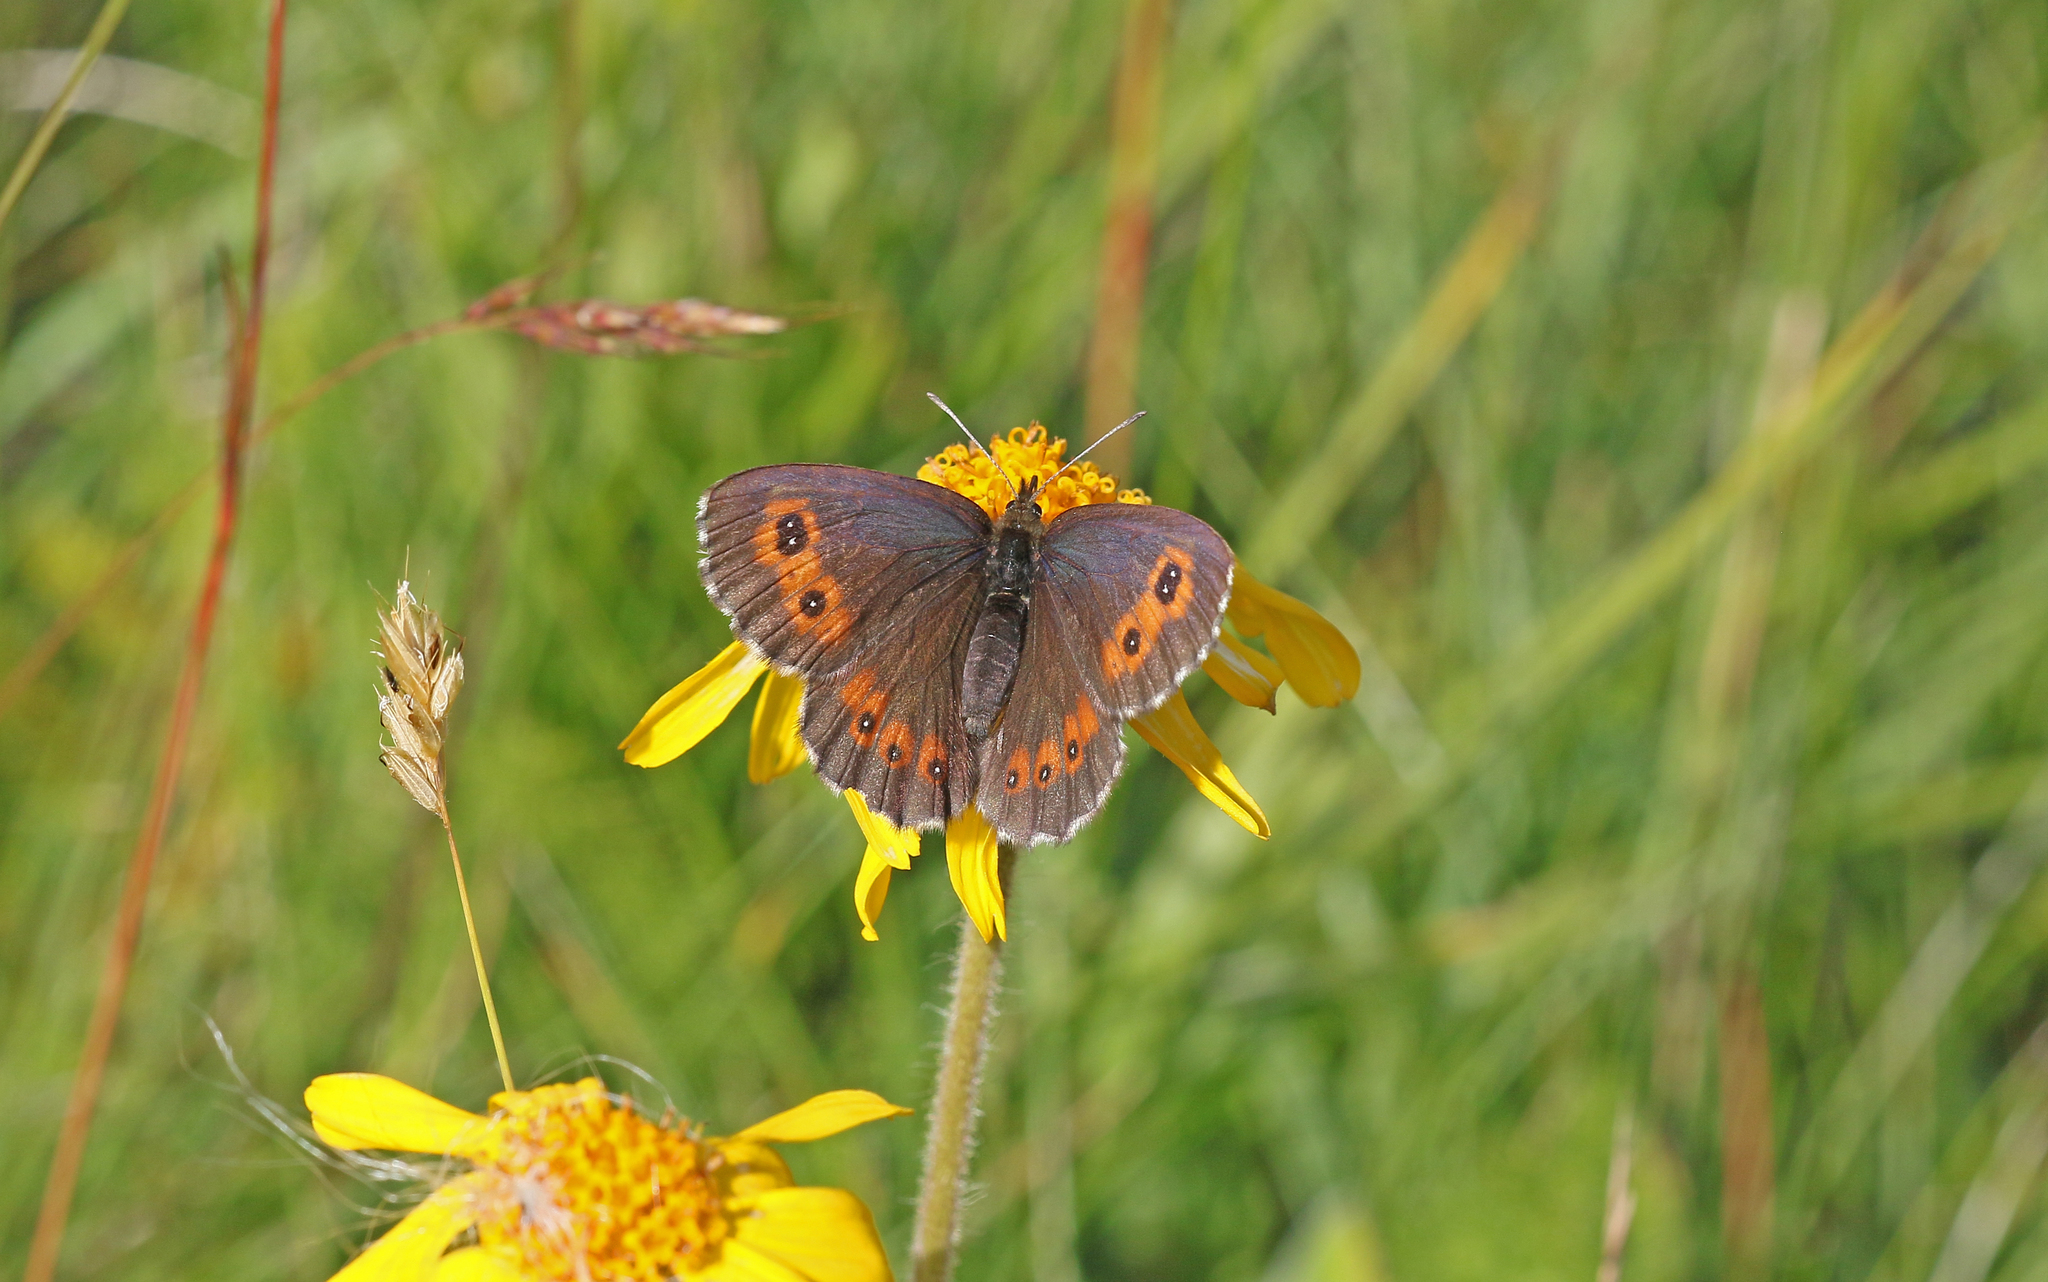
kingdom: Animalia
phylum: Arthropoda
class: Insecta
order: Lepidoptera
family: Nymphalidae
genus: Erebia
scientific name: Erebia euryale
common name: Large ringlet
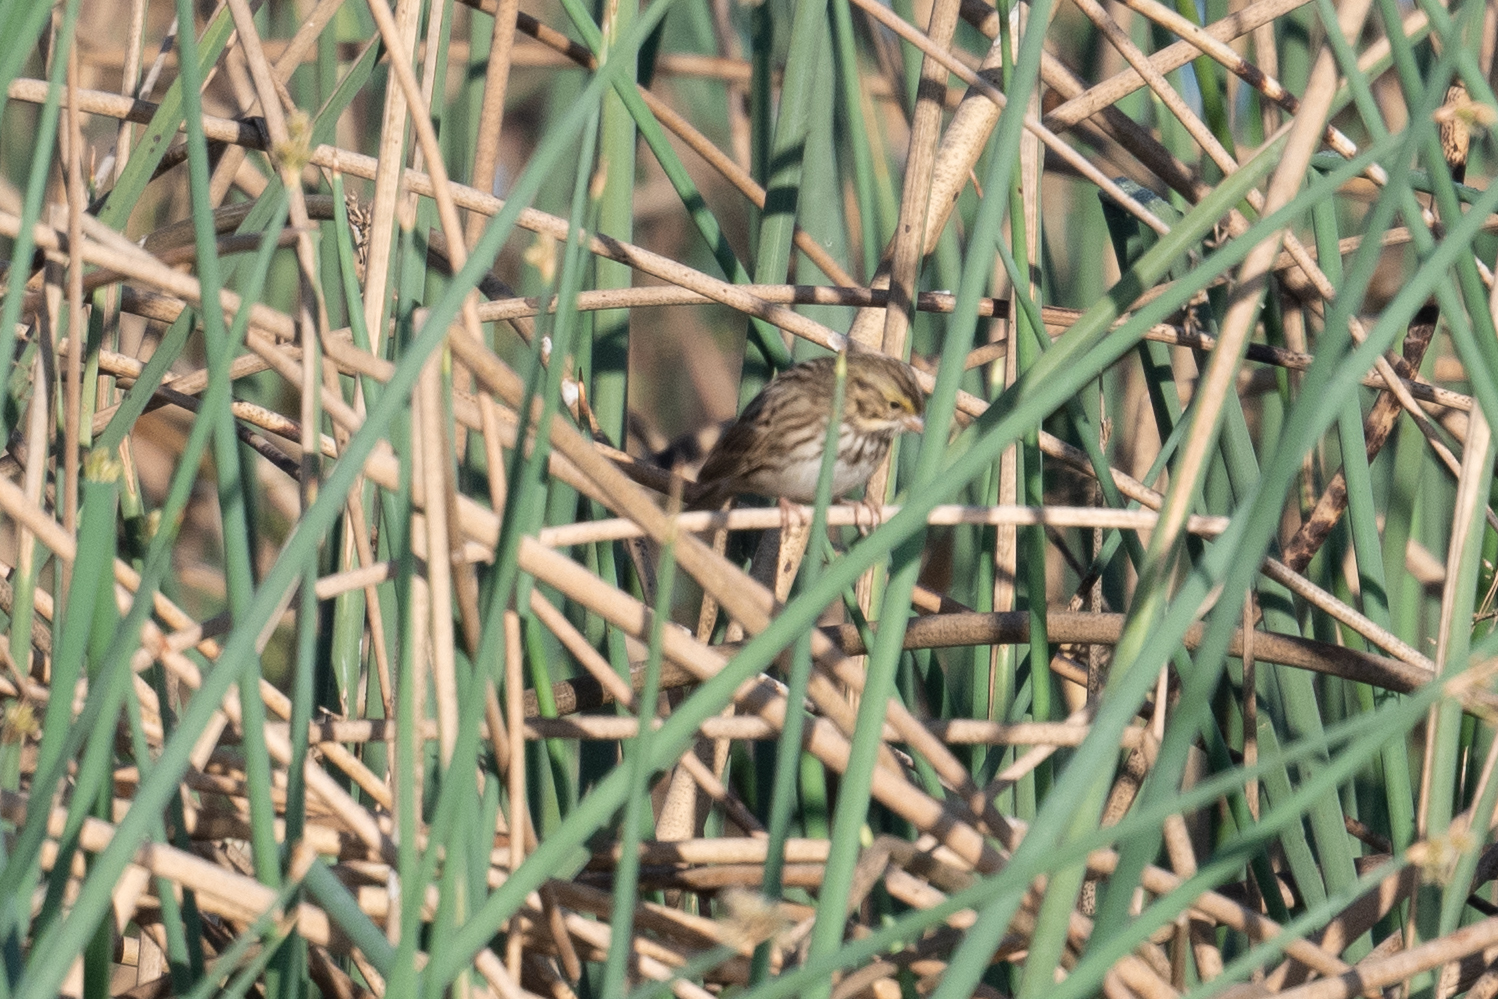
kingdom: Animalia
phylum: Chordata
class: Aves
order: Passeriformes
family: Passerellidae
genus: Passerculus
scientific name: Passerculus sandwichensis
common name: Savannah sparrow
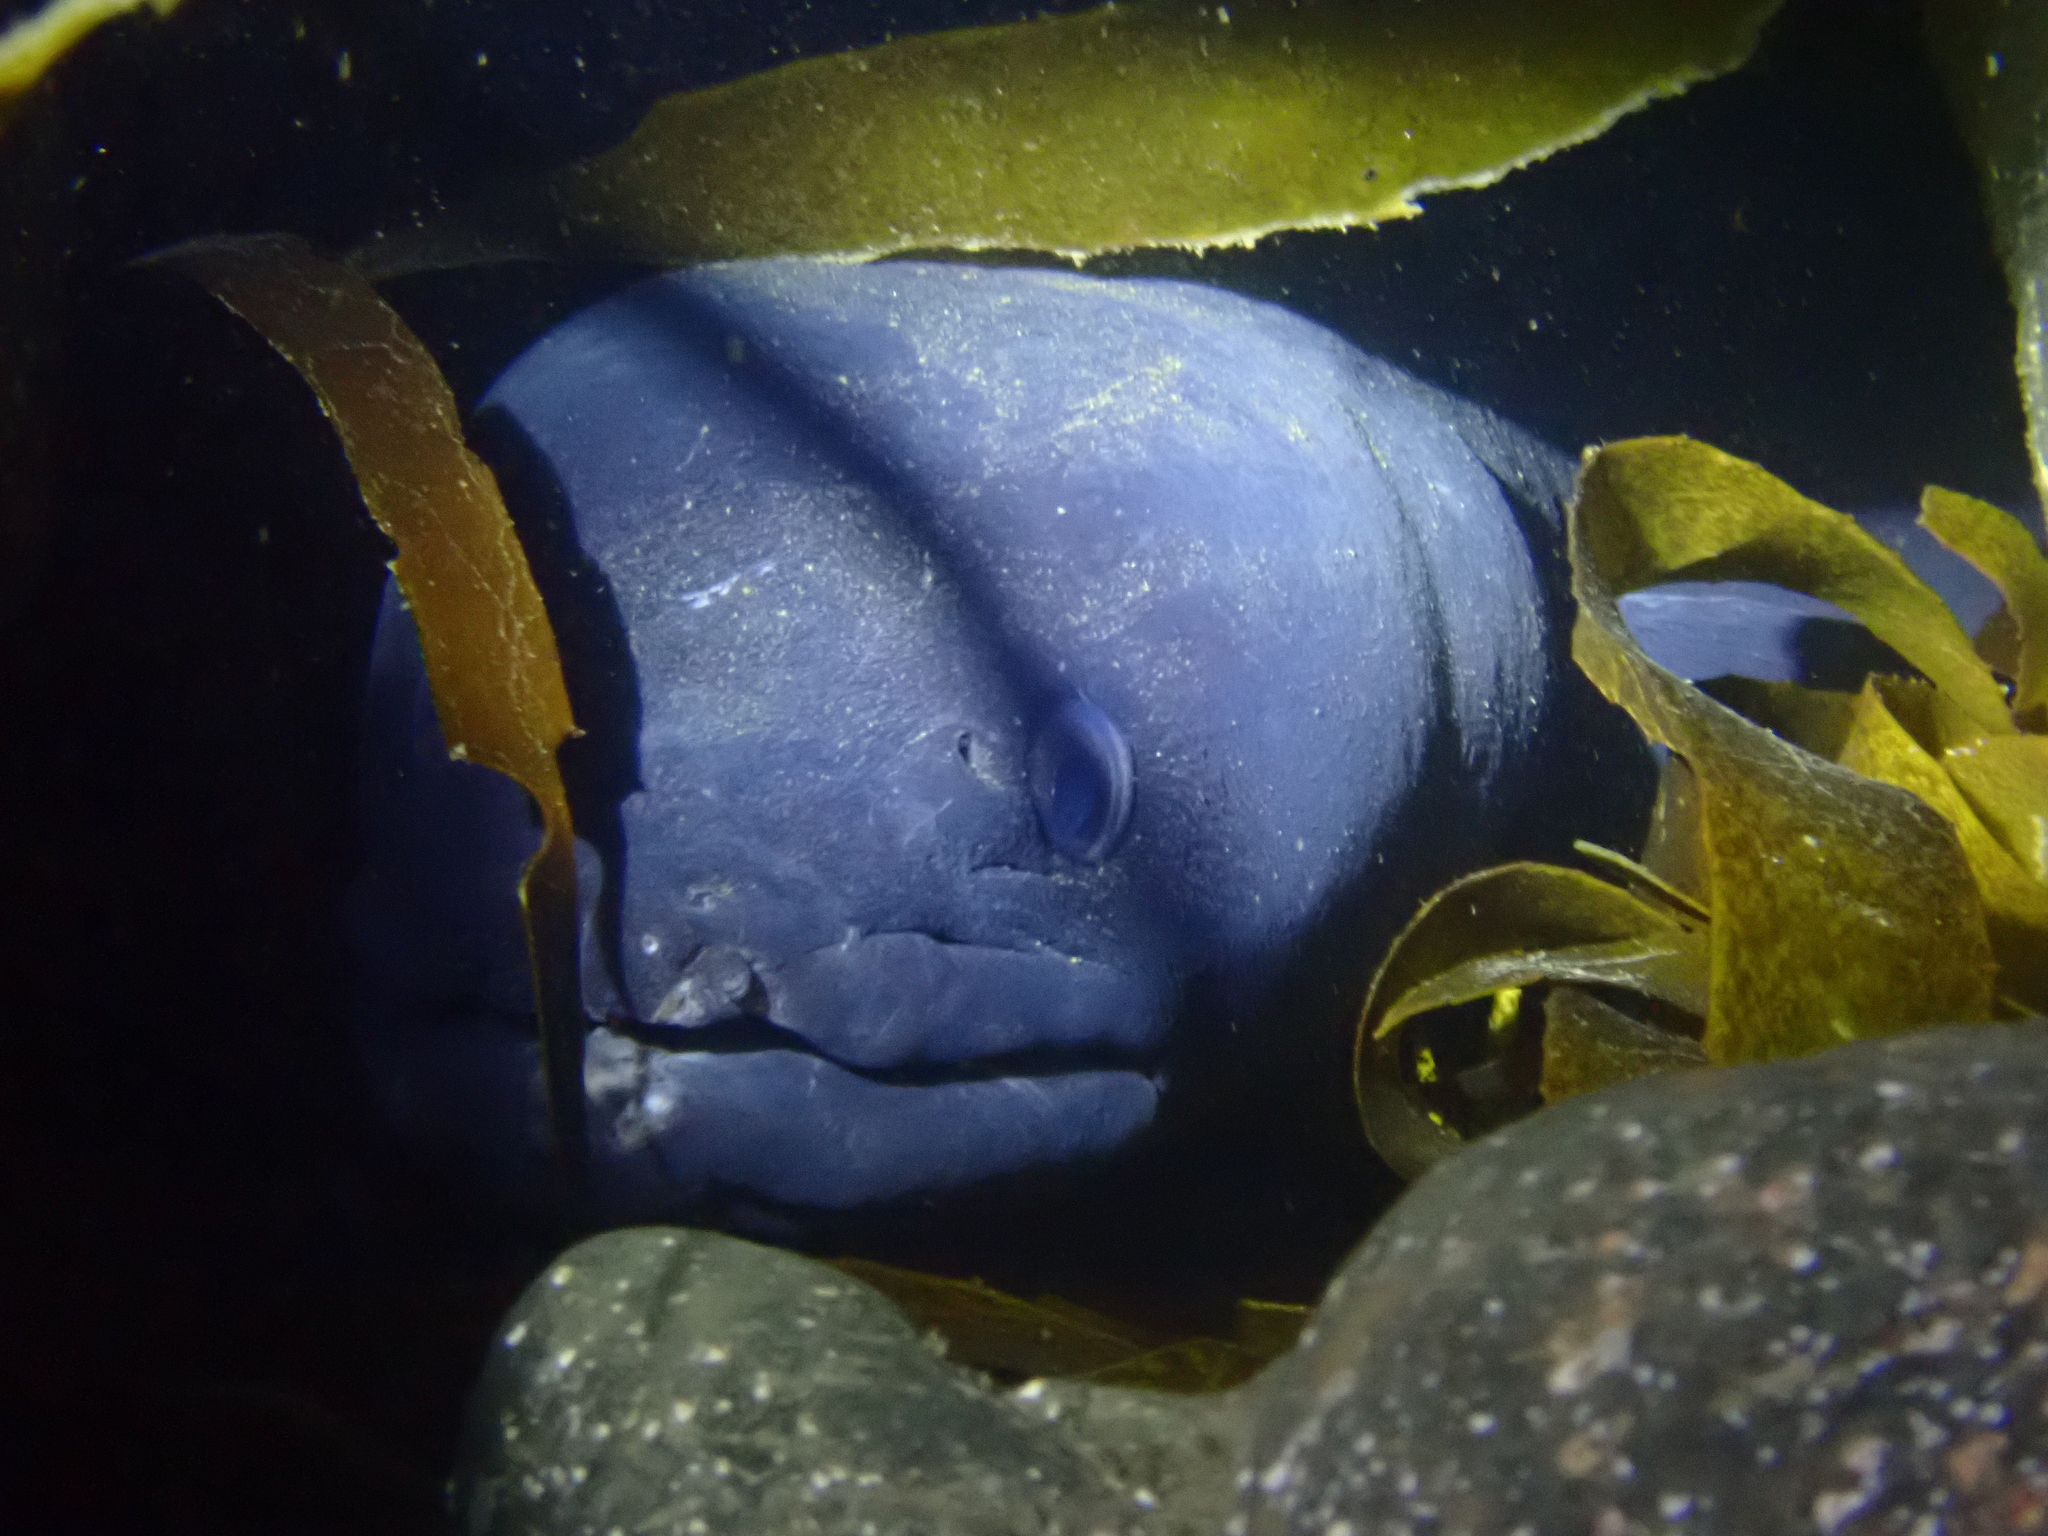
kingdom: Animalia
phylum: Chordata
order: Anguilliformes
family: Congridae
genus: Conger
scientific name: Conger verreauxi
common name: Conger eel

------------------------------------

### Written exercise
Put the lines from the one with "genus: Erebia" through the final line above, both included, into a Markdown table with the columns Row and Entry, numbering each row and skipping blank lines. Leave the pictures out.

### Task answer
| Row | Entry |
|---|---|
| 1 | genus: Erebia |
| 2 | scientific name: Erebia euryale |
| 3 | common name: Large ringlet |
| 4 | kingdom: Animalia |
| 5 | phylum: Chordata |
| 6 | class: Aves |
| 7 | order: Passeriformes |
| 8 | family: Passerellidae |
| 9 | genus: Passerculus |
| 10 | scientific name: Passerculus sandwichensis |
| 11 | common name: Savannah sparrow |
| 12 | kingdom: Animalia |
| 13 | phylum: Chordata |
| 14 | order: Anguilliformes |
| 15 | family: Congridae |
| 16 | genus: Conger |
| 17 | scientific name: Conger verreauxi |
| 18 | common name: Conger eel |